• WHAT THIS TASK INVOLVES
From the first line of the data below, copy each line up to the one containing "363 59 0.35", and include that line too.

-------- GIVEN ENTRIES --------

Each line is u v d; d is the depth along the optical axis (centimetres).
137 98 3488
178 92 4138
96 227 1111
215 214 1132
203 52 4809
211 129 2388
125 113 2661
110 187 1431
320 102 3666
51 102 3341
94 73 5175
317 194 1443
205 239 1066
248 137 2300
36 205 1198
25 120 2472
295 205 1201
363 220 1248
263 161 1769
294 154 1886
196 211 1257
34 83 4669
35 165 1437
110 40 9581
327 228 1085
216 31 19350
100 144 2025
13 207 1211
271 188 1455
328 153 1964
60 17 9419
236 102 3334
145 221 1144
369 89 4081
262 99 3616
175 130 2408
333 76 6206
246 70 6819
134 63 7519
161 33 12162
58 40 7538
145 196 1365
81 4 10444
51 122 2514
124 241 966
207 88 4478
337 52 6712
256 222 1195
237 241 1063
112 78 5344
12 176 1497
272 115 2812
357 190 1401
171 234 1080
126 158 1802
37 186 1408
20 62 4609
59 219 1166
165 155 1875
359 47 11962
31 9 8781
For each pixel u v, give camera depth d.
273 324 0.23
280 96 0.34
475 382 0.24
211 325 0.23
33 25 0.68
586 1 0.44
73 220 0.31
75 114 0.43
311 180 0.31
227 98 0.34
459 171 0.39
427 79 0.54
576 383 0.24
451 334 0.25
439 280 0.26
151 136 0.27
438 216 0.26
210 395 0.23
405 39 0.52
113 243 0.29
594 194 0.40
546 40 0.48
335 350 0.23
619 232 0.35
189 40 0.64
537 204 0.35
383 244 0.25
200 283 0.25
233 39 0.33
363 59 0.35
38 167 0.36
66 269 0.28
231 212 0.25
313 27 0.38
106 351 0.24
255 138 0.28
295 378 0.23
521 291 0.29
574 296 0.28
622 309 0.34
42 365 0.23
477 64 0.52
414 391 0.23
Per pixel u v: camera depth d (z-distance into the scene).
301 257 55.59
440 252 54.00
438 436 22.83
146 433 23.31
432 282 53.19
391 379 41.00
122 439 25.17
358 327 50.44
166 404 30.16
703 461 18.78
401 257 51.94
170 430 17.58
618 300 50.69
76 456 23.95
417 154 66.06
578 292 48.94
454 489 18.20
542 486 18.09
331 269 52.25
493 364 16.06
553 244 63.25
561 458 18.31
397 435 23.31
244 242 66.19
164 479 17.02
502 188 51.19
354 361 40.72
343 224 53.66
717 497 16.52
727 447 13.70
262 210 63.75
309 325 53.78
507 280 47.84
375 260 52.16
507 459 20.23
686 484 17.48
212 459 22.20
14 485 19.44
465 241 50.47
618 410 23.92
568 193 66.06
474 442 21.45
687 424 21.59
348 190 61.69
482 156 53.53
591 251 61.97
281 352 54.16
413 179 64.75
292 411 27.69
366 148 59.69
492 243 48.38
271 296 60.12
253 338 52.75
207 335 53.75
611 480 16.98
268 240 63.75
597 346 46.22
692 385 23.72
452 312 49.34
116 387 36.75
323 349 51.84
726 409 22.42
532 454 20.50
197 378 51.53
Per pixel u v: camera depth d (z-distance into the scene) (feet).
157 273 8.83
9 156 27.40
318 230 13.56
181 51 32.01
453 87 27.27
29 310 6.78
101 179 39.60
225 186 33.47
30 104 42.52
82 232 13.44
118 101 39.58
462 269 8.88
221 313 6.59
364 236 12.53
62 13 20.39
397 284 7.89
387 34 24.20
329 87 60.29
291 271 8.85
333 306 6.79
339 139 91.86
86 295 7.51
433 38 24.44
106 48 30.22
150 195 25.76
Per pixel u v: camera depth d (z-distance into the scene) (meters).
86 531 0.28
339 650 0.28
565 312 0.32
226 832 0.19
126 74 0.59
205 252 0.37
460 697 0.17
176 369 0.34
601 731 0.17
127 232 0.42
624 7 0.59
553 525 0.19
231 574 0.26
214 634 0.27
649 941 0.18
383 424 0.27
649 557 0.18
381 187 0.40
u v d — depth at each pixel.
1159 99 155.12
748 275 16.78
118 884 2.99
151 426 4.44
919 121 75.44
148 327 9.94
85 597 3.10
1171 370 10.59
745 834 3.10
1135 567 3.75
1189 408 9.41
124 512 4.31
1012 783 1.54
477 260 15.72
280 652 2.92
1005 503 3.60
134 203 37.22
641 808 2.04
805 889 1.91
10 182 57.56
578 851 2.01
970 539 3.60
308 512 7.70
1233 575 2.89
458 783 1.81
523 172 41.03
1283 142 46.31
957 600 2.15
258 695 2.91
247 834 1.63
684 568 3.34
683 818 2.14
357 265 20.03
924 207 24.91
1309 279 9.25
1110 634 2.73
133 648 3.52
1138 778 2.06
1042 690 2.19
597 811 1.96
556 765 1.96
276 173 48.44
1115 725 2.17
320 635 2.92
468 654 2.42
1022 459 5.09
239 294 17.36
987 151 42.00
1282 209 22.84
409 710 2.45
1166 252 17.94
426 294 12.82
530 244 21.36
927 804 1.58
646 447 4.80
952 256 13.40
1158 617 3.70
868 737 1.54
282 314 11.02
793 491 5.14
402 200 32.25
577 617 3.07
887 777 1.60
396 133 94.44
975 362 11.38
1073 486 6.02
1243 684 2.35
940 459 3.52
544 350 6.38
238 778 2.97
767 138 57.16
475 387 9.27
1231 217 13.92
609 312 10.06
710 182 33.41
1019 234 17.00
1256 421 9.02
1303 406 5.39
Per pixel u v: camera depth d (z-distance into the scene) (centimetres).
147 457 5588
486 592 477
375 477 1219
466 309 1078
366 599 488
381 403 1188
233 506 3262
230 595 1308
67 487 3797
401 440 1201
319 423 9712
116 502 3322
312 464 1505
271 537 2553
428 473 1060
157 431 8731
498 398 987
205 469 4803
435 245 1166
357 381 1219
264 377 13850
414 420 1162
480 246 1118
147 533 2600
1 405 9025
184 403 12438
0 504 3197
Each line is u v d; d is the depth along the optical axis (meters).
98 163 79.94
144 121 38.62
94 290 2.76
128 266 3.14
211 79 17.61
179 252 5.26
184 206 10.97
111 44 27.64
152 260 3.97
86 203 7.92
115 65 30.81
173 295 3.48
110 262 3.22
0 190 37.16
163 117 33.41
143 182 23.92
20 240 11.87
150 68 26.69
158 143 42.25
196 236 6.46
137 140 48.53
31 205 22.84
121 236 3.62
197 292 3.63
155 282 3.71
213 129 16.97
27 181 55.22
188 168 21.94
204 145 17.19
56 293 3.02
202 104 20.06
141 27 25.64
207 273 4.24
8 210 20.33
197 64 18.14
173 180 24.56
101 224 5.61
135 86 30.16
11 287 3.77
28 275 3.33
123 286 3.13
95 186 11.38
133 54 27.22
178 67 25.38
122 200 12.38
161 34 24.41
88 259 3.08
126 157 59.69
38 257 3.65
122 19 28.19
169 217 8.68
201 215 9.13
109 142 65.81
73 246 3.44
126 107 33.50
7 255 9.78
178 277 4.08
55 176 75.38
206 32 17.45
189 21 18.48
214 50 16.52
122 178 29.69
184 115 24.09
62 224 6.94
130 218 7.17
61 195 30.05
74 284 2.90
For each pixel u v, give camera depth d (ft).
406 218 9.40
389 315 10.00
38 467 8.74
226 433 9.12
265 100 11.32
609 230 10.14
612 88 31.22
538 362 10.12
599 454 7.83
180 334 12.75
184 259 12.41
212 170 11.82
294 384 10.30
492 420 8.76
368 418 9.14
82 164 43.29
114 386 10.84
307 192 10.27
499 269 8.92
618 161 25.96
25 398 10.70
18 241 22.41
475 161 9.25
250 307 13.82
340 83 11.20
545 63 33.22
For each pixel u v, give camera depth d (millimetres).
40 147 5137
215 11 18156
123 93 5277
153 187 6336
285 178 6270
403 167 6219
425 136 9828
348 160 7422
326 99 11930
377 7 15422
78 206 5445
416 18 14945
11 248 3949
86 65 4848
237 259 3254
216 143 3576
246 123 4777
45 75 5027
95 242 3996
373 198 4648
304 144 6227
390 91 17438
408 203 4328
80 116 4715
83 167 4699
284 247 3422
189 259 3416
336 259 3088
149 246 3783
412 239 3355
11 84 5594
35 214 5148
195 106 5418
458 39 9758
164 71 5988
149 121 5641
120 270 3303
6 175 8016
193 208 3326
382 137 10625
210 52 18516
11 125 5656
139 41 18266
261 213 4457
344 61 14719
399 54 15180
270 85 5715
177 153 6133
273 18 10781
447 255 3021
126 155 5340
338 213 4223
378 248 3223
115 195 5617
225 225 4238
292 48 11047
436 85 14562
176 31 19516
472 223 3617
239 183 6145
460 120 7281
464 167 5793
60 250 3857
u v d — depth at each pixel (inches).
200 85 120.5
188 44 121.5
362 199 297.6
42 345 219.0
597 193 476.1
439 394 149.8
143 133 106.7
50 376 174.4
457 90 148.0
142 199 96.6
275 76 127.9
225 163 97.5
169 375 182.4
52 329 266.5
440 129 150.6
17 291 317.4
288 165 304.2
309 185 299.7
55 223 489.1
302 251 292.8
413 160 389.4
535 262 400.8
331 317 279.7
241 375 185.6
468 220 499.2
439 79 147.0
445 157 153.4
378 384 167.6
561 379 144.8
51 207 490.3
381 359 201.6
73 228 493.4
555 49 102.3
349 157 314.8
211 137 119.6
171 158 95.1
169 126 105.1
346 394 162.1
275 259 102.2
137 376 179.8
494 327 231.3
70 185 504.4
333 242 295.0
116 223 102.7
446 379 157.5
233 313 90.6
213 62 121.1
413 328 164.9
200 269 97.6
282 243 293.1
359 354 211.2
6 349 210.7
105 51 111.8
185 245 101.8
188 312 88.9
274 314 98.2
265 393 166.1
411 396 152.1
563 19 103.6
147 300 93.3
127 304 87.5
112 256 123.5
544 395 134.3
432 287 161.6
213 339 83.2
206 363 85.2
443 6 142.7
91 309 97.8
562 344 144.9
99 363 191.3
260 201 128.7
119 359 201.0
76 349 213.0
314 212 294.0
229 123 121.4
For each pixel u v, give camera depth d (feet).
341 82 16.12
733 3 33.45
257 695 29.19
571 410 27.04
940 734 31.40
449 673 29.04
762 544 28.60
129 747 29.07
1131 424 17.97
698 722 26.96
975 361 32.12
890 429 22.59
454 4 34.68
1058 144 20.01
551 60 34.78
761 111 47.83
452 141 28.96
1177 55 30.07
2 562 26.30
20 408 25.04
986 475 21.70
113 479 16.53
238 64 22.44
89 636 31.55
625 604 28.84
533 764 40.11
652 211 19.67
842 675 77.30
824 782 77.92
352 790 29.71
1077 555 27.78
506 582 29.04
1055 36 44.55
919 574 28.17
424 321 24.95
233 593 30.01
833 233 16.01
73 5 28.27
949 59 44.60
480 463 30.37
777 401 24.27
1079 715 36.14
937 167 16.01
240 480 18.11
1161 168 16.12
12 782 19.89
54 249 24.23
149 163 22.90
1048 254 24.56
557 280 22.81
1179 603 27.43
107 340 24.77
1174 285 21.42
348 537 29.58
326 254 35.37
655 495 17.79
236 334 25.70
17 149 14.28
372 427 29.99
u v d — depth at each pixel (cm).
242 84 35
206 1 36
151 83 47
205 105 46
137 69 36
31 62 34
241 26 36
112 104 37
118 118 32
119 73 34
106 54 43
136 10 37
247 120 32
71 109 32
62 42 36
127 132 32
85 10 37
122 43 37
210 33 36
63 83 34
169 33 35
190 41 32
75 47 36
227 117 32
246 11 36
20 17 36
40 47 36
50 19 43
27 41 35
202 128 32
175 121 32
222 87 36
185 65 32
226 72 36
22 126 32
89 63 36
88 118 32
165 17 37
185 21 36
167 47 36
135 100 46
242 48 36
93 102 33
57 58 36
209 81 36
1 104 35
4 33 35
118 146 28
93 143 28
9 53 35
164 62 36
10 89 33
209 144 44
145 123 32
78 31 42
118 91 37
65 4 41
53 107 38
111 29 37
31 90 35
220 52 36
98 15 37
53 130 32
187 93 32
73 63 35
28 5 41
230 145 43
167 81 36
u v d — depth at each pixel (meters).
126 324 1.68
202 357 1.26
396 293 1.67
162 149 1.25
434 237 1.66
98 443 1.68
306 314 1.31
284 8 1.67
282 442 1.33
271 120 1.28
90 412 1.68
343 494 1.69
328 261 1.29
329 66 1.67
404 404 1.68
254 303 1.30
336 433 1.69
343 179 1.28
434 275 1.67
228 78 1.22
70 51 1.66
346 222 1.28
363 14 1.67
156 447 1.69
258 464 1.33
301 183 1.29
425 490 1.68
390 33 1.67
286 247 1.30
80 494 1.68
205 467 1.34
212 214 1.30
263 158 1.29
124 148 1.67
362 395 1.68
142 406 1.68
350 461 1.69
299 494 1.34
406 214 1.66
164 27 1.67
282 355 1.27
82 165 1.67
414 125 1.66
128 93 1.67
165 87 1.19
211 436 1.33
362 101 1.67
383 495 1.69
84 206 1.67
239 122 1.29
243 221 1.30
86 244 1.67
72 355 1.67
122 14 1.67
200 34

--------

• WRITTEN SOLUTION
Each line is u v d; d is the depth along the optical axis (centimetres).
137 98 3488
178 92 4138
96 227 1111
215 214 1132
203 52 4809
211 129 2388
125 113 2661
110 187 1431
320 102 3666
51 102 3341
94 73 5175
317 194 1443
205 239 1066
248 137 2300
36 205 1198
25 120 2472
295 205 1201
363 220 1248
263 161 1769
294 154 1886
196 211 1257
34 83 4669
35 165 1437
110 40 9581
327 228 1085
216 31 19350
100 144 2025
13 207 1211
271 188 1455
328 153 1964
60 17 9419
236 102 3334
145 221 1144
369 89 4081
262 99 3616
175 130 2408
333 76 6206
246 70 6819
134 63 7519
161 33 12162
58 40 7538
145 196 1365
81 4 10444
51 122 2514
124 241 966
207 88 4478
337 52 6712
256 222 1195
237 241 1063
112 78 5344
12 176 1497
272 115 2812
357 190 1401
171 234 1080
126 158 1802
37 186 1408
20 62 4609
59 219 1166
165 155 1875
359 47 11962
31 9 8781
For each pixel u v, give camera depth d.
273 324 0.23
280 96 0.34
475 382 0.24
211 325 0.23
33 25 0.68
586 1 0.44
73 220 0.31
75 114 0.43
311 180 0.31
227 98 0.34
459 171 0.39
427 79 0.54
576 383 0.24
451 334 0.25
439 280 0.26
151 136 0.27
438 216 0.26
210 395 0.23
405 39 0.52
113 243 0.29
594 194 0.40
546 40 0.48
335 350 0.23
619 232 0.35
189 40 0.64
537 204 0.35
383 244 0.25
200 283 0.25
233 39 0.33
363 59 0.35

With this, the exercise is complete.